How are tourism (mainly with I feel Slovenia) and economic diplomacy connected? Do the two concepts support each other?

Tourism is becoming an increasingly important branch of economy in the green Slovenia. We want tourists to visit all the different parts of our beautiful country. Our vision is clear. Slovenia is striving to become a green, active and healthy destination of five-star experiences. In other words, "Slovenia is a green boutique global destination for high-end visitors seeking diverse and active experiences, peace, and personal benefits." Our embassies are proactive in presenting Slovenia as such at various summits, on social media, at different protocol and promotional events by promoting our natural landmarks, cultural attractions and events, cuisine and beverages, as well as various wellness activities and sports.

To what extent is our membership in the European Union increasing-or reducing-the efficiency of Slovenian economic diplomacy?

The European Union is our home, our living and working environment as well as our safe haven. Most of our external and commercial business exchange is with other EU member states-as much as 80 percent of it. As one of the active and constructive members of the EU, Slovenia strives to contribute to a stable, solidary, free and tightly interconnected European Union, which is an important player in the international arena.

Even in the case of Brexit, Slovenia sought constructive solutions that would benefit both the EU and the UK.

We want to disperse our commodity flow, which is why we are also in favour of entering free-market agreements between the EU and third countries with hidden potential. 

Do you still see room for improvement? How else could Slovenia achieve a more efficient and powerful economic diplomacy?

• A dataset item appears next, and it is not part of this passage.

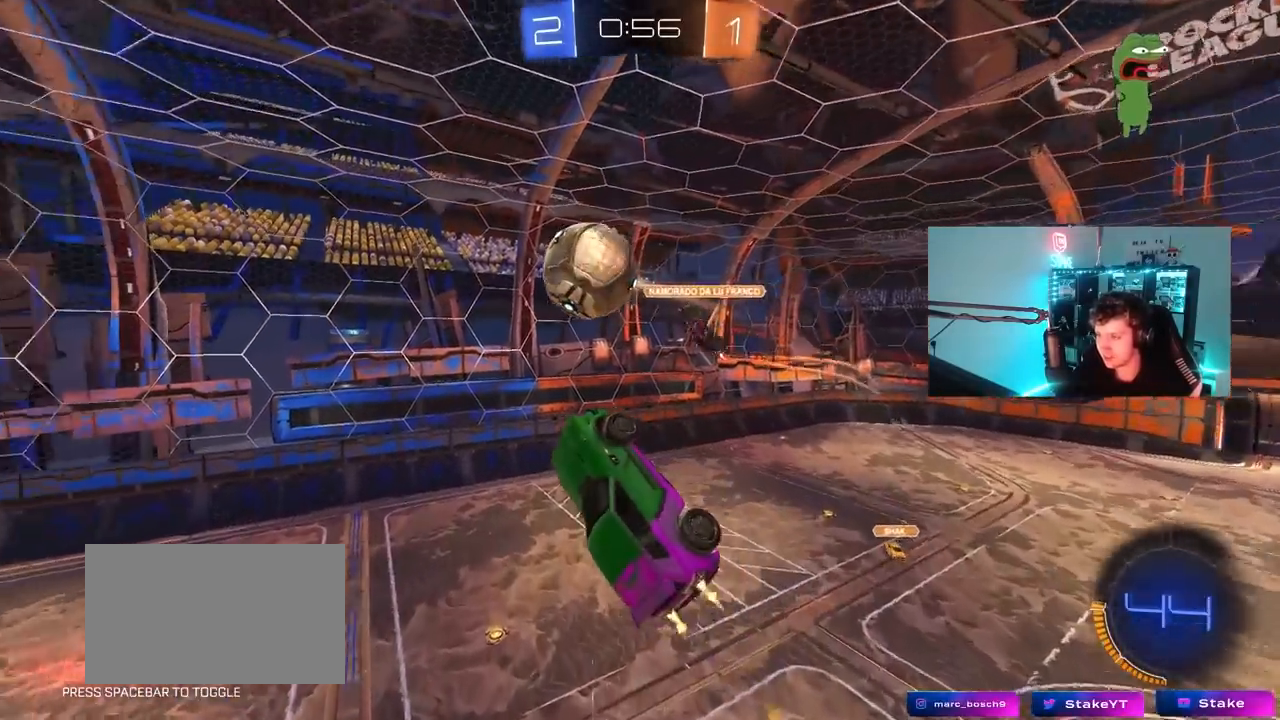
{"keys": ["d", "s"], "mouse": [], "mouse_move": "still", "events": [[17, "d", "down"], [67, "s", "down"], [117, "s", "up"], [250, "d", "up"], [300, "a", "down"], [350, "mouse_left", "up"], [383, "s", "down"], [483, "a", "up"], [483, "d", "down"]]}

In the past decade, economic diplomacy has gained in importance, especially so during the crisis. I want to expand the network of economic advisors at our diplomatic missions and consular posts abroad. This will benefit our economy and provide extra support, especially due to the expansion of our services and the geographic scope of our companies' operations abroad. Despite the limitations in human resources and finance, the Ministry of Foreign Affairs was successful in adapting and bringing innovation.

Our joint activities will focus on establishing and strengthening international connections, as well as promoting innovative achievements of Slovenian companies and the high level of Slovenian knowledge. A special focus will be place on our future activities: digitalization and artificial intelligence, green mobility, nanotechnology, and the promotion of circular economy. 

I will continue to encourage the internationalization of small and mid-sized companies and the internationalization of science, technology and innovation. And last but not least, we will take care of strengthening the image of our country and brand-Slovenia.